Thursday, January 27, 2005

Sullivan answers some questions on torture

From today's New York Times, with emphasis added:

Q. How can we mobilize this administration's own grass-roots constituents to call for correction of this situation? How should we wake the pulpits of the right at a grass-roots level to the import of our complacencies — without triggering a defensive or dismissive reaction as "liberal agenda"? Can we identify conservative leaders to convince to take up this issue with commitment? — Eva Ng, Cambridge, Mass.

A. Well, I'm doing what I can. It seems to me that pro-war writers should be leading the charge on this. But the instinct to cover for the administration among conservatives is very deep. The trouble is that this White House actively rewards those who praise it and cuts off and punishes any dissenters. I tried to be clear and dispassionate in my review. But very few other conservatives have even raised an iota of concern. I'd like to think that religious Christians, for whom torture should be anathema, would lead the charge. But they seem to be leading the defense.

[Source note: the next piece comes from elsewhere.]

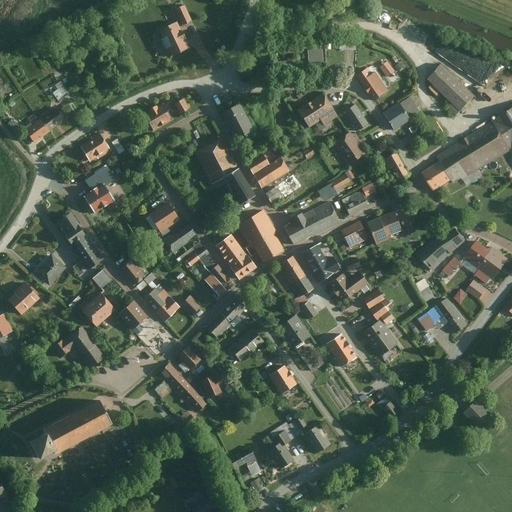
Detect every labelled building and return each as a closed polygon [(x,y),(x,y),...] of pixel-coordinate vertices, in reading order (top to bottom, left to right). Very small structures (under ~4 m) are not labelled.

Q. I'm from South America. The U.S. is always bullying our governments to meet human rights standards. After reading these books, do you think the U.S. will have the moral authority to keep acting with other Central and South American governments as they have acted previously? — Rodrigo Campos, Bogotá, Colombia

A. I think we have fatally wounded our moral authority around the world.

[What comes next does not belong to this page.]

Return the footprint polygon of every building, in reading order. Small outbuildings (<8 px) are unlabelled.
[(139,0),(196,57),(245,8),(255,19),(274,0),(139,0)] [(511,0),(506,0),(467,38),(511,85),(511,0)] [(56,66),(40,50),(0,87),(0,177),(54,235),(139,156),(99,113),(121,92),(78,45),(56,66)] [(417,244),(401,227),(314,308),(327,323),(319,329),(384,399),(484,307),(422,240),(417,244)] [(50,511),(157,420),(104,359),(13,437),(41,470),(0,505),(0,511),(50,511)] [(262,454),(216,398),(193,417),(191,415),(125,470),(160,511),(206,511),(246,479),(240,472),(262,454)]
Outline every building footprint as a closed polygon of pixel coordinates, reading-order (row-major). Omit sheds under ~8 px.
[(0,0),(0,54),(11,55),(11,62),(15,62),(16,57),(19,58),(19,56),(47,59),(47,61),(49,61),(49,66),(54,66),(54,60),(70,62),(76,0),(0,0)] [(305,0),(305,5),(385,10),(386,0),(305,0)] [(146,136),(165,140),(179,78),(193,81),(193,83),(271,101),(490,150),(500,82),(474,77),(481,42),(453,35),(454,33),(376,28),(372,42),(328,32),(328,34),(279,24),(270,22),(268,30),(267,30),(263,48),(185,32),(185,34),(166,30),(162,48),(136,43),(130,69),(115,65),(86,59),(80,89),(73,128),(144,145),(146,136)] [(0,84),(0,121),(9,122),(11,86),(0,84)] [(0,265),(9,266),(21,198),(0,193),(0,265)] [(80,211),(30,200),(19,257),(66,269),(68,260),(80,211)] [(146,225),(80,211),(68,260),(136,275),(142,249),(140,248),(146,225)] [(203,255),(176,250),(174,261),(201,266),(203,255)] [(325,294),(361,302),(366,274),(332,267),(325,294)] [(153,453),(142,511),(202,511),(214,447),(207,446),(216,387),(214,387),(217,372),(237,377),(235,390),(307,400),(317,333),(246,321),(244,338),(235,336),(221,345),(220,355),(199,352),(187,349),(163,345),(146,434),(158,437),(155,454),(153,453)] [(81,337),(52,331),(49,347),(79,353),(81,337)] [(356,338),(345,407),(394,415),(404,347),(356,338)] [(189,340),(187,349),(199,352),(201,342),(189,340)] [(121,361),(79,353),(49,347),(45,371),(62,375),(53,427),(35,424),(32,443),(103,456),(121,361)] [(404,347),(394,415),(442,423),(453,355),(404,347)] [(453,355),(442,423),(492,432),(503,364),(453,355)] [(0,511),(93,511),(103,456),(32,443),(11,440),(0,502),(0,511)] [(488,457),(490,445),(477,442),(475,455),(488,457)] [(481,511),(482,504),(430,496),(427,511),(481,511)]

Q. Does Abu Ghraib reflect a mentality that continues in our state-level prisons, and perhaps in psychiatric hospitals, over the years? — David L. Allen, Gary, Ind.

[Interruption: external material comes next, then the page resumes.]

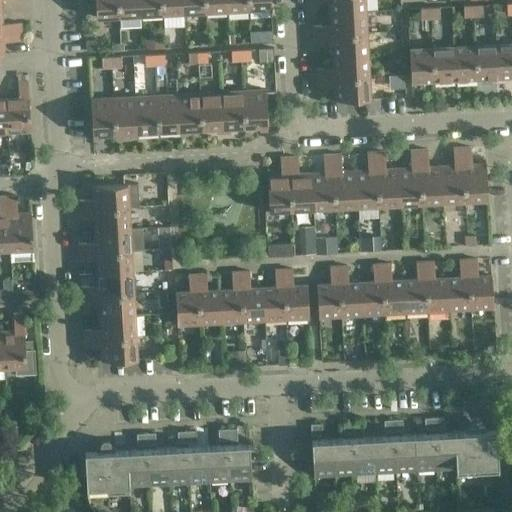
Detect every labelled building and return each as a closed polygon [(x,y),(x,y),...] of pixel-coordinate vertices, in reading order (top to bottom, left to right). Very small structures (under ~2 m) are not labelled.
[(95,0),(96,17),(119,16),(117,0),(95,0)] [(117,0),(119,16),(140,15),(139,0),(117,0)] [(139,0),(140,15),(162,14),(161,0),(139,0)] [(161,0),(162,14),(184,12),(182,0),(161,0)] [(182,0),(184,12),(205,11),(204,0),(182,0)] [(204,0),(205,11),(227,10),(226,0),(204,0)] [(226,0),(227,10),(249,9),(248,0),(226,0)] [(248,0),(249,9),(271,7),(270,0),(248,0)] [(364,0),(311,0),(312,1),(327,0),(328,0),(329,12),(365,10),(364,0)] [(430,18),(440,18),(439,6),(429,7),(430,18)] [(430,18),(429,7),(420,8),(421,19),(430,18)] [(2,23),(2,11),(0,10),(0,32),(21,31),(21,22),(2,23)] [(365,10),(329,12),(330,25),(313,26),(314,35),(367,32),(365,10)] [(21,31),(0,32),(0,55),(4,55),(3,41),(22,40),(21,31)] [(367,32),(314,35),(314,44),(331,43),(332,56),(368,54),(367,32)] [(511,43),(496,44),(498,78),(511,76),(511,43)] [(496,44),(475,45),(477,79),(498,78),(496,44)] [(475,45),(453,46),(455,80),(477,79),(475,45)] [(453,46),(431,48),(433,81),(455,80),(453,46)] [(259,62),(274,61),(273,47),(258,48),(259,62)] [(431,48),(409,49),(411,82),(433,81),(431,48)] [(241,62),(240,49),(231,50),(232,62),(241,62)] [(251,61),(250,49),(240,49),(241,62),(251,61)] [(208,63),(207,51),(197,52),(198,64),(208,63)] [(198,64),(197,52),(188,52),(189,65),(198,64)] [(165,66),(164,53),(154,54),(155,67),(165,66)] [(155,67),(154,54),(145,54),(145,67),(155,67)] [(368,54),(332,56),(333,68),(316,69),(316,78),(369,75),(368,54)] [(111,68),(111,56),(101,57),(101,69),(111,68)] [(121,68),(121,56),(111,56),(111,68),(121,68)] [(369,75),(316,78),(317,87),(334,86),(334,100),(370,98),(369,75)] [(18,98),(6,98),(8,132),(30,131),(30,116),(30,112),(29,112),(28,80),(17,81),(18,98)] [(265,89),(243,90),(245,126),(259,125),(260,131),(267,130),(267,125),(265,89)] [(243,90),(221,91),(224,133),(230,132),(230,127),(245,126),(243,90)] [(221,91),(200,93),(202,129),(216,128),(216,133),(224,133),(221,91)] [(200,93),(178,94),(180,135),(187,135),(187,129),(202,129),(200,93)] [(178,94),(156,95),(158,131),(173,130),(174,135),(180,135),(178,94)] [(156,95),(135,96),(137,137),(144,137),(144,132),(158,131),(156,95)] [(135,96),(113,97),(115,133),(130,132),(130,138),(137,137),(135,96)] [(113,97),(90,99),(93,140),(101,139),(101,134),(115,133),(113,97)] [(462,147),(453,148),(454,164),(441,165),(443,201),(465,200),(462,147)] [(471,163),(471,147),(462,147),(465,200),(487,199),(485,163),(471,163)] [(428,166),(427,149),(419,150),(422,202),(443,201),(441,165),(428,166)] [(419,150),(410,150),(411,167),(398,168),(400,204),(422,202),(419,150)] [(385,168),(384,151),(375,152),(378,205),(400,204),(398,168),(385,168)] [(375,152),(367,152),(367,169),(354,170),(356,206),(378,205),(375,152)] [(332,154),(323,155),(324,171),(311,172),(313,208),(335,207),(332,154)] [(342,171),(341,154),(332,154),(335,207),(356,206),(354,170),(342,171)] [(298,173),(298,156),(288,157),(291,209),(313,208),(311,172),(298,173)] [(288,157),(280,157),(281,174),(267,175),(269,211),(291,209),(288,157)] [(92,199),(76,200),(76,209),(129,206),(128,184),(92,186),(92,199)] [(8,196),(0,196),(0,249),(10,249),(8,196)] [(17,212),(16,196),(8,196),(10,249),(33,248),(32,237),(33,237),(32,232),(31,212),(17,212)] [(129,206),(76,209),(77,218),(93,217),(94,230),(130,228),(129,206)] [(317,223),(301,223),(301,250),(339,249),(338,234),(317,234),(317,223)] [(130,228),(94,230),(95,242),(78,243),(78,252),(131,249),(130,228)] [(464,246),(476,245),(475,235),(464,236),(464,246)] [(269,240),(269,252),(295,253),(295,241),(269,240)] [(131,249),(78,252),(79,261),(96,260),(96,273),(132,271),(131,249)] [(477,275),(477,258),(468,259),(471,309),(493,308),(491,274),(477,275)] [(460,276),(447,277),(449,310),(471,309),(468,259),(459,259),(460,276)] [(416,278),(404,279),(406,313),(427,311),(424,261),(415,262),(416,278)] [(434,277),(433,261),(424,261),(427,311),(449,310),(447,277),(434,277)] [(373,281),(361,281),(362,315),(384,314),(381,263),(372,264),(373,281)] [(391,280),(390,263),(381,263),(384,314),(406,313),(404,279),(391,280)] [(347,265),(338,266),(341,316),(362,315),(361,281),(348,282),(347,265)] [(330,283),(316,284),(318,317),(341,316),(338,266),(329,266),(330,283)] [(292,268),(283,269),(286,319),(309,318),(307,284),(293,285),(292,268)] [(275,286),(263,287),(265,320),(286,319),(283,269),(274,269),(275,286)] [(132,271),(96,273),(97,286),(80,286),(81,296),(134,292),(132,271)] [(232,288),(219,289),(221,323),(243,322),(240,271),(231,272),(232,288)] [(249,271),(240,271),(243,322),(265,320),(263,287),(250,287),(249,271)] [(206,273),(197,274),(200,324),(221,323),(219,289),(207,290),(206,273)] [(189,291),(175,292),(177,325),(200,324),(197,274),(188,274),(189,291)] [(13,298),(13,300),(30,299),(29,289),(12,290),(12,293),(10,294),(10,298),(13,298)] [(134,292),(81,296),(81,304),(98,303),(99,316),(135,314),(134,292)] [(23,313),(13,313),(14,330),(2,331),(4,367),(26,365),(23,313)] [(135,314),(99,316),(100,329),(83,330),(83,339),(136,336),(135,314)] [(172,334),(171,322),(164,322),(164,335),(172,334)] [(136,336),(83,339),(84,348),(101,347),(101,360),(137,358),(136,336)] [(425,429),(443,428),(443,417),(424,418),(425,429)] [(384,432),(403,431),(402,419),(384,420),(384,432)] [(343,434),(362,433),(361,421),(343,422),(343,434)] [(330,439),(322,439),(321,423),(310,424),(311,440),(313,476),(332,475),(330,439)] [(228,440),(227,428),(218,429),(218,441),(228,440)] [(228,440),(237,440),(236,428),(227,428),(228,440)] [(187,442),(196,442),(196,430),(186,431),(187,442)] [(496,430),(477,431),(480,474),(499,473),(496,430)] [(187,442),(186,431),(177,431),(178,443),(187,442)] [(480,474),(477,431),(459,432),(461,475),(480,474)] [(459,432),(441,433),(443,469),(456,468),(456,475),(461,475),(459,432)] [(146,445),(145,433),(136,434),(137,445),(146,445)] [(146,445),(156,444),(155,433),(145,433),(146,445)] [(441,433),(422,434),(424,470),(443,469),(441,433)] [(422,434),(404,435),(406,471),(424,470),(422,434)] [(404,435),(385,436),(387,472),(406,471),(404,435)] [(385,436),(367,437),(369,473),(387,472),(385,436)] [(367,437),(349,438),(351,474),(369,473),(367,437)] [(349,438),(330,439),(332,475),(351,474),(349,438)] [(249,443),(228,444),(230,480),(251,479),(249,443)] [(228,444),(208,446),(210,481),(230,480),(228,444)] [(208,446),(187,447),(189,483),(210,481),(208,446)] [(187,447),(167,448),(169,484),(189,483),(187,447)] [(167,448),(146,449),(148,485),(169,484),(167,448)] [(146,449),(126,450),(128,493),(129,493),(129,486),(148,485),(146,449)] [(126,450),(116,451),(105,451),(108,494),(128,493),(126,450)] [(84,452),(86,480),(87,495),(108,494),(105,451),(84,452)]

A. I'm sorry to say it does. And we need to be far more vigilant about abuses in the domestic system.

Q. Seymour Hersh has speculated that the torture in Iraq was a deliberate policy, caused by the lack of intelligence at ground level: the photographing of prisoners was designed to humiliate them and thus force them into becoming informers on the insurgency. What do you think of this theory? — Alastair McKay, London

A. It makes much more sense than many other theories. Photographing was clearly part of the process. The photos were going to be used to blackmail detainees after they had been discharged. The use of sexual humiliation is clearly designed specifically for Muslim prisoners. Most grunts wouldn't know how to do this without some guidance. But the insanity of an under-staffed prison at Abu Ghraib also helps explain how it got so grim. It does not explain the dozens and dozens of cases outside Abu Ghraib.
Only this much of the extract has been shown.